We tested several machine learning techniques: two decision tree methods, Parzen windows, and Fisher's Linear Discriminant.
Decision trees are a standard tool in data mining, and many are available in packages such as CART and C4.5 . Decision trees are generally preferred over other nonparametric techniques because of the readability of their learned hypotheses and the efficiency of training and evaluation.
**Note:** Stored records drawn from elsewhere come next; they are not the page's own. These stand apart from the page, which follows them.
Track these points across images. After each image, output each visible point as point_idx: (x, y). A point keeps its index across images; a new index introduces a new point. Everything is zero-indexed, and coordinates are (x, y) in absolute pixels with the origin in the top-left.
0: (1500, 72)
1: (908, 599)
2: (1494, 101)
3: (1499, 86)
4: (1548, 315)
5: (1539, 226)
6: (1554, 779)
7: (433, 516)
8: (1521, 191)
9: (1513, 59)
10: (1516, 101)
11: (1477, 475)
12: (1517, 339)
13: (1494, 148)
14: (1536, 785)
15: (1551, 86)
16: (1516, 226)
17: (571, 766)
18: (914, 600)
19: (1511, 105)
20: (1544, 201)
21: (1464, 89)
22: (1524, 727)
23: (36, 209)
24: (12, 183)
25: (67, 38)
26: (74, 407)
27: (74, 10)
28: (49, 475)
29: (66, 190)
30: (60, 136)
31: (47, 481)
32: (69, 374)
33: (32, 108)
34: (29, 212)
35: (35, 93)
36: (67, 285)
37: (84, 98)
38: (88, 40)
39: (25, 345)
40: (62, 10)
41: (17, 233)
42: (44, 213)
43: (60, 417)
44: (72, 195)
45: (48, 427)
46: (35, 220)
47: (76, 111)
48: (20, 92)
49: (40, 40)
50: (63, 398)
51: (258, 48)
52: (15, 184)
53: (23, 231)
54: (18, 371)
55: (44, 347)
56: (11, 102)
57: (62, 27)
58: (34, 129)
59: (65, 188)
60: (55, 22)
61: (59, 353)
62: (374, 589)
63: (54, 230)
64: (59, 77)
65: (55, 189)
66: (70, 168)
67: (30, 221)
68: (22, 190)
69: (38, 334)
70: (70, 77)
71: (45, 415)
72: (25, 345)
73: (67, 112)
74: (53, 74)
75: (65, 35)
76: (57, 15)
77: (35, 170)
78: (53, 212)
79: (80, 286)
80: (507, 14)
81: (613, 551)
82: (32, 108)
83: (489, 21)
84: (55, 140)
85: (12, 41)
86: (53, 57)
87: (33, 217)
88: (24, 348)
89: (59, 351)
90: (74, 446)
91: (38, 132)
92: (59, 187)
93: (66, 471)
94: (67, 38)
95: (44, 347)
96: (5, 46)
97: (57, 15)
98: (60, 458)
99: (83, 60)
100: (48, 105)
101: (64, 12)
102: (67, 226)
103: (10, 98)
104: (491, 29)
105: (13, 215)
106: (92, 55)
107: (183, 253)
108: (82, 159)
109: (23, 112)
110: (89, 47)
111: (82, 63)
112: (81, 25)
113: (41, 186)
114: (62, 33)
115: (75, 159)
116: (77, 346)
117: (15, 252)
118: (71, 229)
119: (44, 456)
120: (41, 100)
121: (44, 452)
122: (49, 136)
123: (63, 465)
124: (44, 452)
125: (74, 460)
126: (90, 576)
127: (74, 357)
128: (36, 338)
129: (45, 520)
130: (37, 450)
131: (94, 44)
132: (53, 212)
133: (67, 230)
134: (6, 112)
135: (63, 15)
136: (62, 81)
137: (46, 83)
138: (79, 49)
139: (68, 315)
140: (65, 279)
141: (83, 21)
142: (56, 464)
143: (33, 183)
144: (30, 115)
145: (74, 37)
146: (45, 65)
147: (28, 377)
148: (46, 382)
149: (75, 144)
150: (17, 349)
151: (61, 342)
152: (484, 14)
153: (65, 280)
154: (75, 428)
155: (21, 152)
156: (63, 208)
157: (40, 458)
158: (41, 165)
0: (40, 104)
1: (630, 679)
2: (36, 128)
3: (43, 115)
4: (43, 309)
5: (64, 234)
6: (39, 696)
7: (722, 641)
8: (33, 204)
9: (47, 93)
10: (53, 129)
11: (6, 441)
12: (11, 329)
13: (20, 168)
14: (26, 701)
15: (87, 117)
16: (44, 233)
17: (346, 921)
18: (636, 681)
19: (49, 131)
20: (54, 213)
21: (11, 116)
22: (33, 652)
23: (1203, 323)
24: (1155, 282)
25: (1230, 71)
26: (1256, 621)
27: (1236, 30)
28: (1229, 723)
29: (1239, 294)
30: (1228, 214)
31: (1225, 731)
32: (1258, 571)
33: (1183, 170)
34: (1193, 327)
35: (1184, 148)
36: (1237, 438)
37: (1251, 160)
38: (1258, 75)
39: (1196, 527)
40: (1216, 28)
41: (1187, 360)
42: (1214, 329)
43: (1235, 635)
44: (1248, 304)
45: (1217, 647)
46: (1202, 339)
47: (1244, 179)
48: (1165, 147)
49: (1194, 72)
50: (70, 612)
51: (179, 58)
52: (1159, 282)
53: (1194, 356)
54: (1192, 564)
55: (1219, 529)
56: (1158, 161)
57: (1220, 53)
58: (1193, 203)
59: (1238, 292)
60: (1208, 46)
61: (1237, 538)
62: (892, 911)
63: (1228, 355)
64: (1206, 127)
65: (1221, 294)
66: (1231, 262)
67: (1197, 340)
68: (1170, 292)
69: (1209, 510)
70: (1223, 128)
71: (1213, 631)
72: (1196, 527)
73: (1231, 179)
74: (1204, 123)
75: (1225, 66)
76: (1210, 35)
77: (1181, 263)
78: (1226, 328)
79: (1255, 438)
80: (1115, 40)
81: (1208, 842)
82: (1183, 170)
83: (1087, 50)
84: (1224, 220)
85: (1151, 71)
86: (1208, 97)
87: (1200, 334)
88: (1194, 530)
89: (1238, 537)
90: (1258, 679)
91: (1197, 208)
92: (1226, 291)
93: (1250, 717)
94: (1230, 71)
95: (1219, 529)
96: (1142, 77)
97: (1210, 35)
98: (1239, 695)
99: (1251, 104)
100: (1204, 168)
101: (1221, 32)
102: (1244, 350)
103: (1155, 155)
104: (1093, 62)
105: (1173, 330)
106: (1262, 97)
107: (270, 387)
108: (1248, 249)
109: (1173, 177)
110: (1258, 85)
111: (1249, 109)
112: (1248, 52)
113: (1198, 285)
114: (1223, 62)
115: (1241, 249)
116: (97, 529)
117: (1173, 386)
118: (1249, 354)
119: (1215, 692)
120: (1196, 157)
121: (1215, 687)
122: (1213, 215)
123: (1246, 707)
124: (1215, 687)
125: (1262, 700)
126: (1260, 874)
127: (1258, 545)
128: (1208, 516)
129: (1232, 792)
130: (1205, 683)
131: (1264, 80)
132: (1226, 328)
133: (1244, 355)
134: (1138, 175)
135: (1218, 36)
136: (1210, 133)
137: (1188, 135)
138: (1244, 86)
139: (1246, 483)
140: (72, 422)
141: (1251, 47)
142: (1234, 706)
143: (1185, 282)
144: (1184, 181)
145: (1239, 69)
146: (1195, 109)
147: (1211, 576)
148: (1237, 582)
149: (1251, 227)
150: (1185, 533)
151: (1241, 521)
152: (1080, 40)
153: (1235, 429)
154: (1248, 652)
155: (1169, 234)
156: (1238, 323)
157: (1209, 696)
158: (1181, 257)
Decision trees are rooted, usually binary trees, with simple classifiers placed at each internal node and a classification at each leaf. In order to evaluate a particular tree T with respect to an input x, each classifier in the tree is assigned the argument x. The outputs of the simple classifiers at the nodes determine a unique path from the root to a leaf of the decision tree: at each internal node, the left edge to a child is taken if the output of the function associated with that internal node is +1, and vice versa if it is -1. This path is known as the evaluation path . The value of the function T(x) is the classification associated with the leaf reached by the evaluation path.
Decision trees are generally learned by means of a top down growth procedure, which starts from the root node and greedily chooses a split of the data that maximizes some cost function, usually a measure of the ``impurity'' of the subsamples implicitly defined by the split. After choosing a split, the subsamples are then mapped to the two children nodes. This procedure is then recursively applied to the children, and the tree is grown until some stopping criterion is met. The tree is then used as a starting point for a bottom up search, performing a pruning of the tree. This eliminates nodes that are redundant or are unable to ``pay for themselves'' in terms of the cost function.
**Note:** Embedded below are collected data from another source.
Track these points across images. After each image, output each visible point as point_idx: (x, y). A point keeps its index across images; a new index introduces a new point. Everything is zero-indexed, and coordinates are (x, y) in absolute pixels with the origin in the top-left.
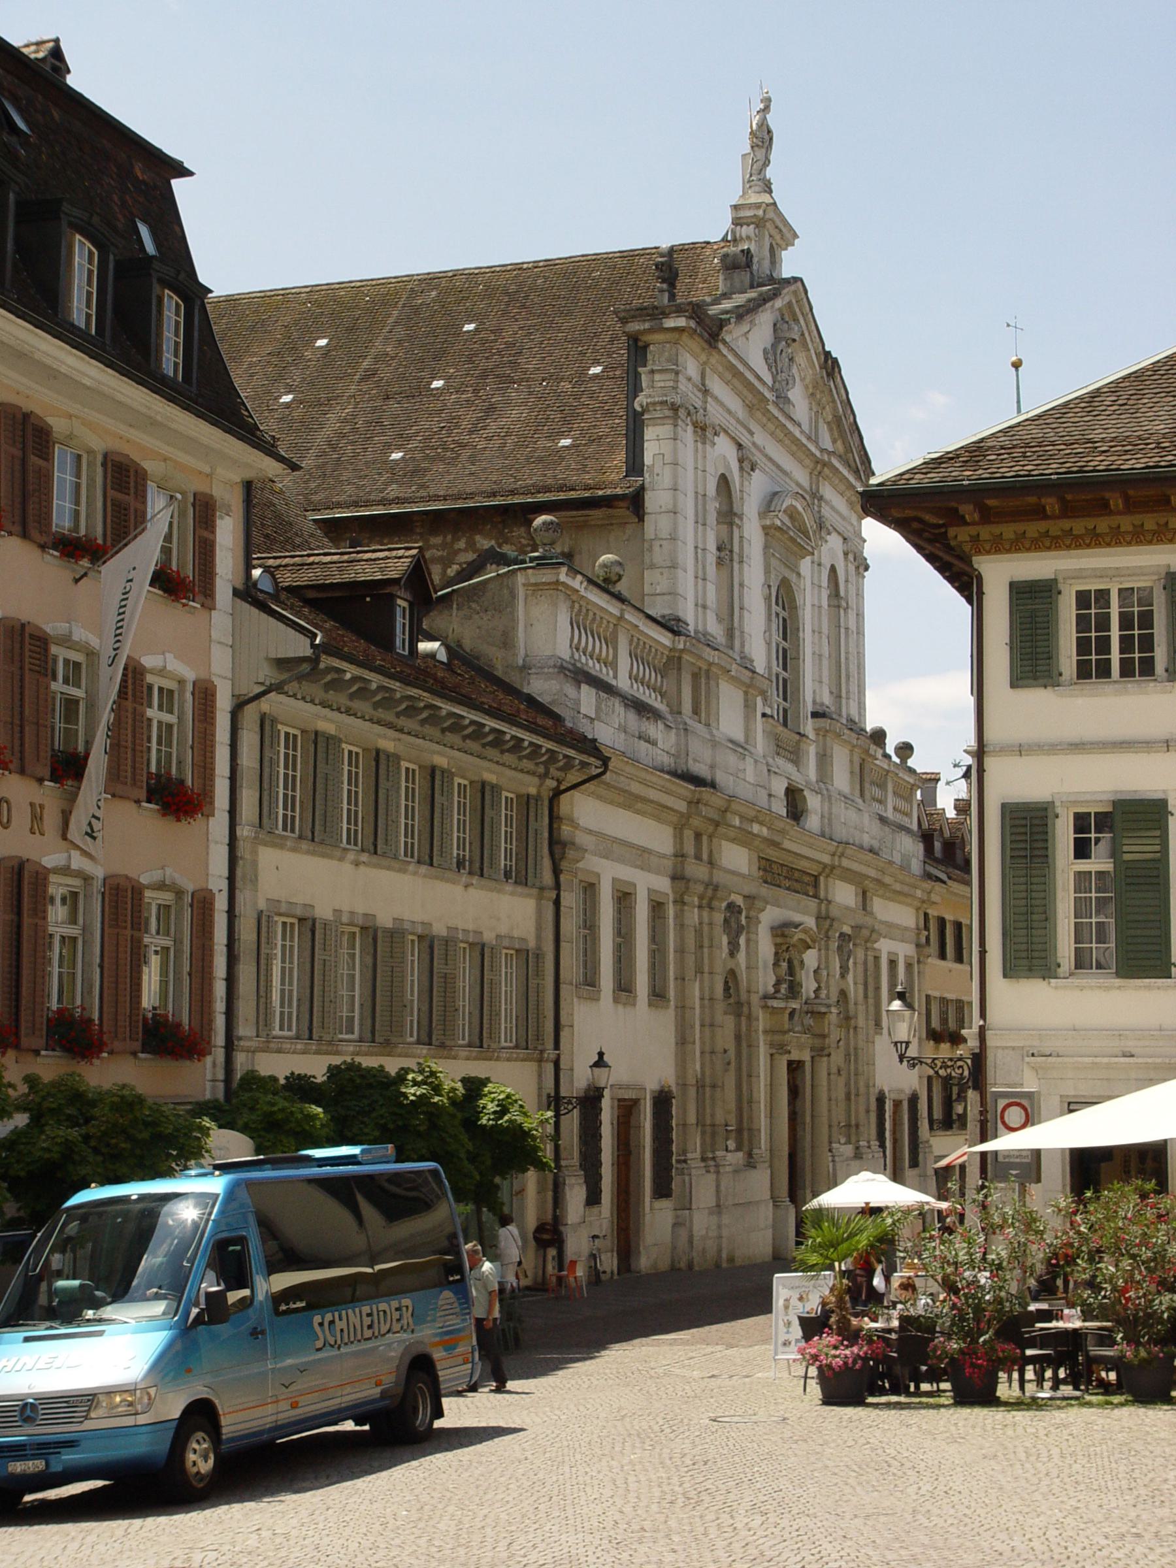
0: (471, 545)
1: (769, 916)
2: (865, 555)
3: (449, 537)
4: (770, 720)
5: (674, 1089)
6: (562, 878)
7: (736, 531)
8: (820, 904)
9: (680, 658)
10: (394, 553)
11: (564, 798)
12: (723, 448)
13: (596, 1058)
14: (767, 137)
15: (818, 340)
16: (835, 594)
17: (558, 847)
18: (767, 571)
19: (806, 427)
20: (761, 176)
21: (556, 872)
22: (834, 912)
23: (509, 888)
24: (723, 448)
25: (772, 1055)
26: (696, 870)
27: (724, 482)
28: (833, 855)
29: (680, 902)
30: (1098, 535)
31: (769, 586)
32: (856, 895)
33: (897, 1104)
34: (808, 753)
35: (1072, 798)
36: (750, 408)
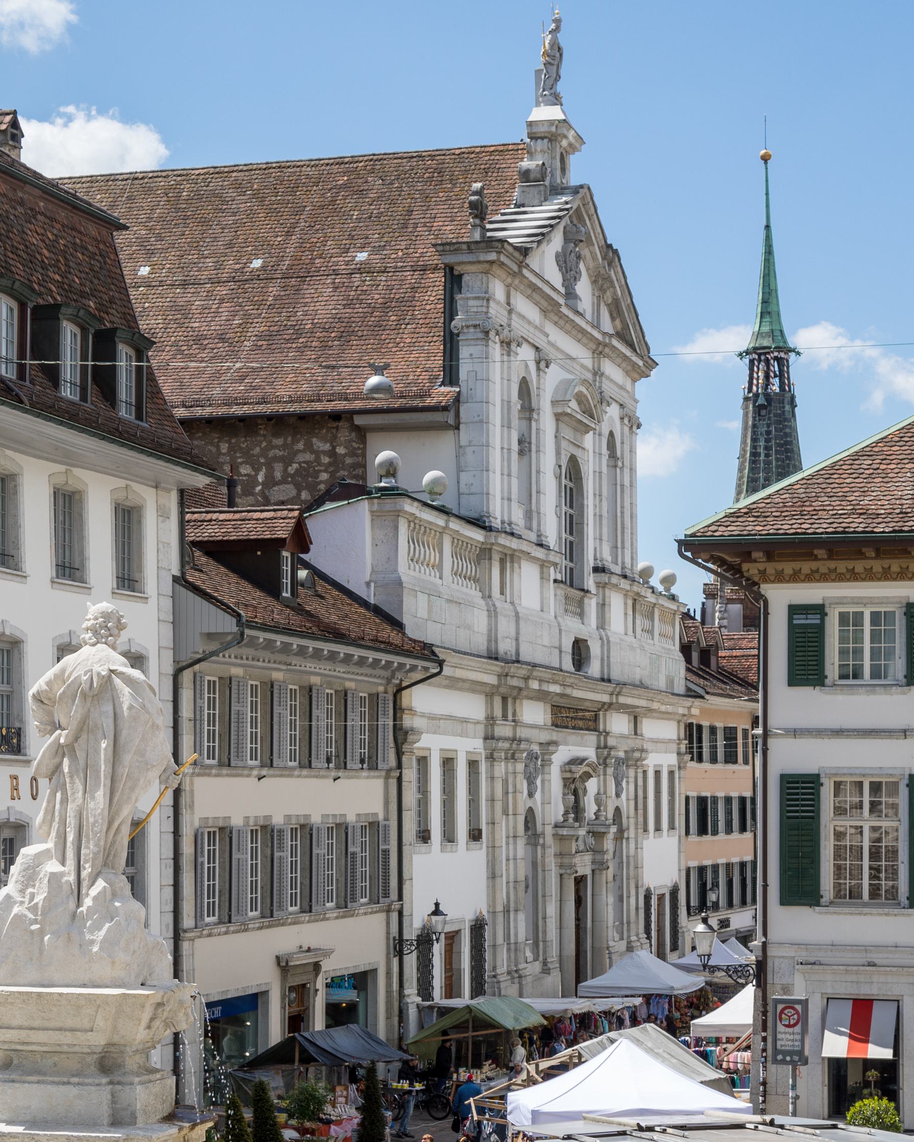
0: (309, 447)
1: (561, 755)
2: (637, 415)
3: (290, 439)
4: (561, 585)
5: (486, 917)
6: (404, 759)
7: (534, 424)
8: (599, 736)
9: (490, 550)
10: (279, 514)
11: (404, 693)
12: (525, 353)
13: (433, 908)
14: (558, 55)
15: (601, 236)
16: (613, 455)
17: (401, 735)
18: (558, 453)
19: (589, 316)
20: (552, 91)
21: (399, 754)
22: (611, 742)
23: (364, 774)
24: (525, 353)
25: (561, 875)
26: (503, 730)
27: (524, 385)
28: (612, 694)
29: (491, 758)
30: (856, 574)
31: (560, 466)
32: (629, 722)
33: (661, 898)
34: (590, 605)
35: (833, 771)
36: (544, 312)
Typically, the simple classifier at an internal node compares one of the input attributes against a threshold. This test partitions the input space with axis parallel splits. The standard algorithm of this kind is C4.5. Another strategy uses hyperplanes in general position. This is the technique adopted by systems like OC1. We use an improved version of OC1, called MOC1, which implements a bias toward large margin splits in the purity measure, theoretically motivated by Vapnik-Chervonenkis theory. MOC1 has been shown to outperform the standard OC1.
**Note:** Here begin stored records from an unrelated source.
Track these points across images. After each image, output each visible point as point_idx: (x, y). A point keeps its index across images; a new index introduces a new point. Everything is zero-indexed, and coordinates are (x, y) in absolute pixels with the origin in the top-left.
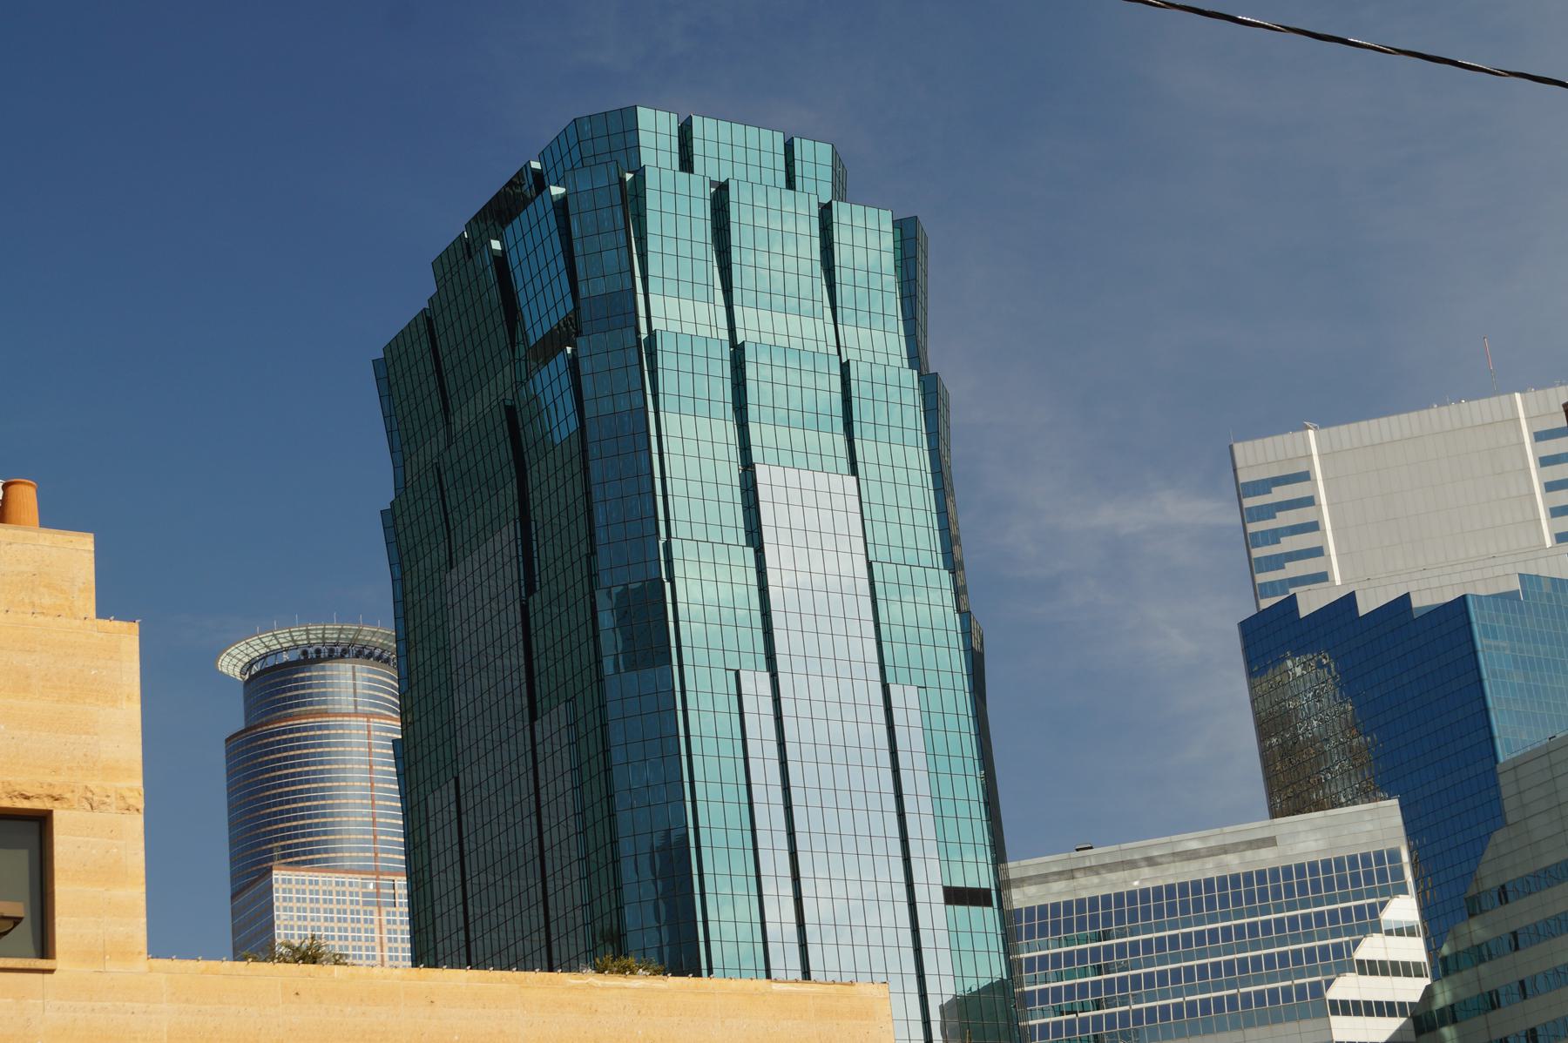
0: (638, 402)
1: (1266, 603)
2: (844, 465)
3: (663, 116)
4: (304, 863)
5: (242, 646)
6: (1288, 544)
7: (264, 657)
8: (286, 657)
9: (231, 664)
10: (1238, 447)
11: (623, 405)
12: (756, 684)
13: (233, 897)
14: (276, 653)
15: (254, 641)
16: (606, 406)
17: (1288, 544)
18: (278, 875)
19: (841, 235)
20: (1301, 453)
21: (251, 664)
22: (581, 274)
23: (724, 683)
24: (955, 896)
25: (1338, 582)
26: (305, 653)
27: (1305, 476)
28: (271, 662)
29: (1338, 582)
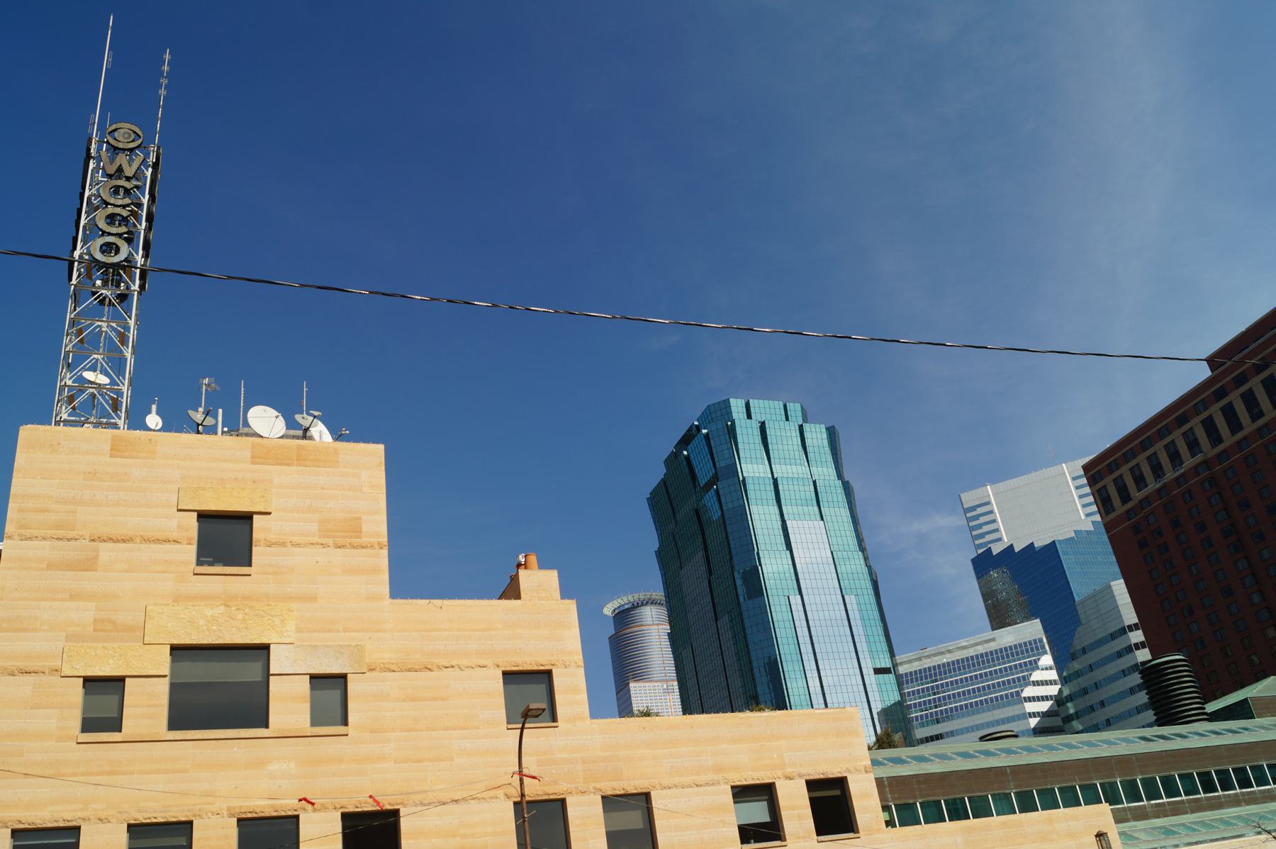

We use the systems C4.5 and MOC1 in their basic version with all the default settings. Note that it would be possible to devise modifications of the same systems to account, for example, for the unequal numbers of positive and negative training examples, which might improve their performance.
Parzen windows classification is a technique for nonparametric density estimation, which can also be used for classification. Using a given kernel function, the technique approximates a given training set distribution via a linear combination of kernels centered on the observed points. In this work, we separately approximate densities for each of the two classes, and we assign a test point to the class with maximal posterior probability.
The resulting algorithm is extremely simple and closely related to support vector machines. The decision function is
f(X)=sign(\sum y_{i}K(X_{i},X)),where the kernel function K is the radial basis function, without normalization applied to the inputs. As for the radial basis SVM, a constant is added to the kernel function whenever the two inputs are identical.
The Parzen windows classification algorithm does not require any training phase; however, the lack of sparseness makes the test phase quite slow. Furthermore, although asymptotical convergence guarantees on the perfomance of Parzen windows classifiers exist , no such guarantees exist for finite sample sizes.
Parzen windows can be regarded as a generalization of k-nearest neighbor techniques. Rather than choosing the k nearest neighbors of a test point and labelling the test point with the weighted majority of its neighbors' votes, one can consider all points in the voting scheme and assign their weight by means of the kernel function. With Gaussian kernels, the weight decreases exponentially with the square of the distance, so far away points are practically irrelevant. The width \sigma of the Guassian determines the relative weighting of near and far points. Tuning this parameter controls the predictive power of the system. We have empirically optimized the value of \sigma.
Fisher's linear discriminant is a classification method that projects high-dimensional data onto a line and performs classification in this one-dimensional space. The projection maximizes the distance between the means of the two classes while minimizing the variance within each class. This defines the Fisher criterion, which is maximized over all linear projections, w:
J(w) = (|m_1 - m_2 |^2) / (s_1^2 +s_2^2)where m represents a mean, s^2 represents a variance, and the subscripts denote the two classes. In signal theory, this criterion is also known as the signal-to-interference ratio. Maximizing this criterion yields a closed form solution that involves the inverse of a covariance-like matrix. This method has strong parallels to linear perceptrons. We learn the threshold by optimizing a cost function on the training set.